• Records excerpted from a collection
------------------------------------

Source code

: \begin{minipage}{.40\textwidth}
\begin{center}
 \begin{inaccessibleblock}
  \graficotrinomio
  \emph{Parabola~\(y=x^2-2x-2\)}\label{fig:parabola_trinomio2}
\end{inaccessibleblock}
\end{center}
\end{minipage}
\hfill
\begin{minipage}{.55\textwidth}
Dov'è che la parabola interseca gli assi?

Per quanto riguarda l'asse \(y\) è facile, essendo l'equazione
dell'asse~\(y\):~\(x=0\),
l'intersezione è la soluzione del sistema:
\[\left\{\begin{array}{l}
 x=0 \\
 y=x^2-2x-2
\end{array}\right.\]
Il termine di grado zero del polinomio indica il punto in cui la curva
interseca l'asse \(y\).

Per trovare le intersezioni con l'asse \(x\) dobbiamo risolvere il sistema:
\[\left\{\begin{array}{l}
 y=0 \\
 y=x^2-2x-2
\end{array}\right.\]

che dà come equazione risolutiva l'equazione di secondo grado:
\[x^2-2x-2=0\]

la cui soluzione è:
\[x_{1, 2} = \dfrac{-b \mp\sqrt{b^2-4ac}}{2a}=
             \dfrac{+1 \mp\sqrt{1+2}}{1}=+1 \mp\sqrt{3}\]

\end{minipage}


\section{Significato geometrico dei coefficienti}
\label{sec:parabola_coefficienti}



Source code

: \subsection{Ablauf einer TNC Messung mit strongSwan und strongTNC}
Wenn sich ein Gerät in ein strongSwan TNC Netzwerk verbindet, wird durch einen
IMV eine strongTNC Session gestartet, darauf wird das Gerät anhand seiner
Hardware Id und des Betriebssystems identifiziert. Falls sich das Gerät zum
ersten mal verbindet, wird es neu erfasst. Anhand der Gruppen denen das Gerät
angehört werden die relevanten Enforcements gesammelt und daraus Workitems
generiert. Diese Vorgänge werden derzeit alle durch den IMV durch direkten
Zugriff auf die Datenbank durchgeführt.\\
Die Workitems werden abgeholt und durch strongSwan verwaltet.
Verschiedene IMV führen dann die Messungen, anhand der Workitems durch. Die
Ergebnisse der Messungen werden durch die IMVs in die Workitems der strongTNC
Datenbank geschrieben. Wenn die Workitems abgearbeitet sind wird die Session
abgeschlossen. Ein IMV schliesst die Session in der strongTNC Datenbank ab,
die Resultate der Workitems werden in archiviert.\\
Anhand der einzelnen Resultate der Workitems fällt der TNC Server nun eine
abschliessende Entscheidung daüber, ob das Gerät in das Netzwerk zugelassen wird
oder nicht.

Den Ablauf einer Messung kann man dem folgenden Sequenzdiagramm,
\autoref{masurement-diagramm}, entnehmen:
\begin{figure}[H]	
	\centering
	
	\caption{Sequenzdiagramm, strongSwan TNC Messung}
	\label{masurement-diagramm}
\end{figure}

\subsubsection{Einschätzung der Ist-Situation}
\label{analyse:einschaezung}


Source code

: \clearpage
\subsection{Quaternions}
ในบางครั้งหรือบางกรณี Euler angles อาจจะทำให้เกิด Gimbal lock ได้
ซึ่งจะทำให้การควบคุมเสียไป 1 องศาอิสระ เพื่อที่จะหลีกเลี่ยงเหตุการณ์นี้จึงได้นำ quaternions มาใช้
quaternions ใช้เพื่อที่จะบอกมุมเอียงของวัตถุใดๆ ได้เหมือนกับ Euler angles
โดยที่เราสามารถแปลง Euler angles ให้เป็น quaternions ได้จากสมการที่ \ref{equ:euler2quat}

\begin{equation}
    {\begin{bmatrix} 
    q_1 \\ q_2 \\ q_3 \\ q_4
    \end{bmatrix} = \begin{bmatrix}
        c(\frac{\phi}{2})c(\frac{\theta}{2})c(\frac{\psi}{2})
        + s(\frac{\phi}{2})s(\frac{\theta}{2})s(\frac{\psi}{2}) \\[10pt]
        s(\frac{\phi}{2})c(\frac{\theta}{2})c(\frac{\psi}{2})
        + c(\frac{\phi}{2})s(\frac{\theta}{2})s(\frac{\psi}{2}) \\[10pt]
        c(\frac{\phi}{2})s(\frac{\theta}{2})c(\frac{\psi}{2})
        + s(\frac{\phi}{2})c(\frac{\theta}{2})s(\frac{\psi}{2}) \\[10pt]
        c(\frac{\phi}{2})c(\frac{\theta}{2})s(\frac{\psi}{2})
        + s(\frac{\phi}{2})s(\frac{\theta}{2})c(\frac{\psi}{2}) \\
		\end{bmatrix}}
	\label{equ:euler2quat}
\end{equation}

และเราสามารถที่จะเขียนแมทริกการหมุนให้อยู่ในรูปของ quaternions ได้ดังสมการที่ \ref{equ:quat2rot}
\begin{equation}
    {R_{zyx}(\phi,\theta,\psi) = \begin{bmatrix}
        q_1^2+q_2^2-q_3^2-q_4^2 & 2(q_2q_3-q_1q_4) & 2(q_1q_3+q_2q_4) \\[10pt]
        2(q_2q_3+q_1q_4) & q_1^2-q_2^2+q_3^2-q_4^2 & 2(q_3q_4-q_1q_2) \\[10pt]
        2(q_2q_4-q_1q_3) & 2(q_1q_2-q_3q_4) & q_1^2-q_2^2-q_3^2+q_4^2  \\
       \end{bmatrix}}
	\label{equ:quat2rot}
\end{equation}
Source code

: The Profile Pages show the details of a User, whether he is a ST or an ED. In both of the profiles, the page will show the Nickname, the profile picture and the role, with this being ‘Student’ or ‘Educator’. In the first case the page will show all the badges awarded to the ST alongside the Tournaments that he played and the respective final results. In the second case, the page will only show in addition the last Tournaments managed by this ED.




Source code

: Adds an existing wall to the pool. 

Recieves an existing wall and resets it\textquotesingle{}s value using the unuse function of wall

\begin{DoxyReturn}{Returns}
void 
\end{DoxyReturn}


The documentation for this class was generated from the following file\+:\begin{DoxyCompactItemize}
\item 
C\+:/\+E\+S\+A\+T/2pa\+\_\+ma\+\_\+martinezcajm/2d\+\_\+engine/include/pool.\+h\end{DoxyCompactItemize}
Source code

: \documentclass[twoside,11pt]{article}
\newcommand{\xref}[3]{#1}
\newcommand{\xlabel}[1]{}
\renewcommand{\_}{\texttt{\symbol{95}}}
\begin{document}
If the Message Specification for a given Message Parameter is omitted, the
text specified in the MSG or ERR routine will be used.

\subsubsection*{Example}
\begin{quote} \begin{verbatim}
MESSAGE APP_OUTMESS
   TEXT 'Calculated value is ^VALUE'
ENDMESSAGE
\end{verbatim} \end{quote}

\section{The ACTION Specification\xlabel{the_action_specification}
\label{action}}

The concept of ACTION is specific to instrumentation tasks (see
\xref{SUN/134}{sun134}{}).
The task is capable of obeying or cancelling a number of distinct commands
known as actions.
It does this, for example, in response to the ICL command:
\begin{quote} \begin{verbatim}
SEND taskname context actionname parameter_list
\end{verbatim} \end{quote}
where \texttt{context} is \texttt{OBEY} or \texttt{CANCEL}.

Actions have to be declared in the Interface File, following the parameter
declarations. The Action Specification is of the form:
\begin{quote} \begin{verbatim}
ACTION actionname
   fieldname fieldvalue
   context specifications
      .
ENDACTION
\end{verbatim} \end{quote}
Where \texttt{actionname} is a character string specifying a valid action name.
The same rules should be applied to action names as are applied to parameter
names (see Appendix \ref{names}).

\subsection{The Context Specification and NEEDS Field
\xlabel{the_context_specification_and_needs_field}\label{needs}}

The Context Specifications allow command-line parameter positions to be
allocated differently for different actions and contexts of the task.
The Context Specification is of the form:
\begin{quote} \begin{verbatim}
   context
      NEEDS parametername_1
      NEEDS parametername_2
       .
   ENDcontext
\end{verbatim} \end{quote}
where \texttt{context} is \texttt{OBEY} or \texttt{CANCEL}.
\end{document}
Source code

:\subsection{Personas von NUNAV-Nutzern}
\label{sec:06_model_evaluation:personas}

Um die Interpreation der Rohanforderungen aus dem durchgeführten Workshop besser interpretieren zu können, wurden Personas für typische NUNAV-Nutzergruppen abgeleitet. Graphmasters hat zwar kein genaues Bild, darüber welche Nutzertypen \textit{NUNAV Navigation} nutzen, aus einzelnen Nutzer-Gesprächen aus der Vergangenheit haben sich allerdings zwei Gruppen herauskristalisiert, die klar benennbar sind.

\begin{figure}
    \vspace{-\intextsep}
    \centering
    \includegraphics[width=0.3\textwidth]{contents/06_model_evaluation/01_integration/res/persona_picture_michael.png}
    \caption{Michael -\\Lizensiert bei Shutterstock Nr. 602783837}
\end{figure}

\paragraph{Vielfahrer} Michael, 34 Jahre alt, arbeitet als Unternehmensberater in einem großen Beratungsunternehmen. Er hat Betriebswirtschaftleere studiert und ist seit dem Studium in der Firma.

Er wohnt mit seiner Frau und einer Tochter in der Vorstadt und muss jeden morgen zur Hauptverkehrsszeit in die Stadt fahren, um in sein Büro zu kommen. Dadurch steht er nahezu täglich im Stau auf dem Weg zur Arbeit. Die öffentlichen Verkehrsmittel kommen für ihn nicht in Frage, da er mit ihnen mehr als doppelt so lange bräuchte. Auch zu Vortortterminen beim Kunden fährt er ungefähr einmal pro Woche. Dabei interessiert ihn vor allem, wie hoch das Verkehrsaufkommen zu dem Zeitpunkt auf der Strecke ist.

------------------------------------

Copy out, word for word, the part of the entries above that begins at the line with "The same rules" and ends at the line with "Um die Interpreation", including both.

• Written solution
The same rules should be applied to action names as are applied to parameter
names (see Appendix \ref{names}).

\subsection{The Context Specification and NEEDS Field
\xlabel{the_context_specification_and_needs_field}\label{needs}}

The Context Specifications allow command-line parameter positions to be
allocated differently for different actions and contexts of the task.
The Context Specification is of the form:
\begin{quote} \begin{verbatim}
   context
      NEEDS parametername_1
      NEEDS parametername_2
       .
   ENDcontext
\end{verbatim} \end{quote}
where \texttt{context} is \texttt{OBEY} or \texttt{CANCEL}.
\end{document}
Source code

:\subsection{Personas von NUNAV-Nutzern}
\label{sec:06_model_evaluation:personas}

Um die Interpreation der Rohanforderungen aus dem durchgeführten Workshop besser interpretieren zu können, wurden Personas für typische NUNAV-Nutzergruppen abgeleitet. Graphmasters hat zwar kein genaues Bild, darüber welche Nutzertypen \textit{NUNAV Navigation} nutzen, aus einzelnen Nutzer-Gesprächen aus der Vergangenheit haben sich allerdings zwei Gruppen herauskristalisiert, die klar benennbar sind.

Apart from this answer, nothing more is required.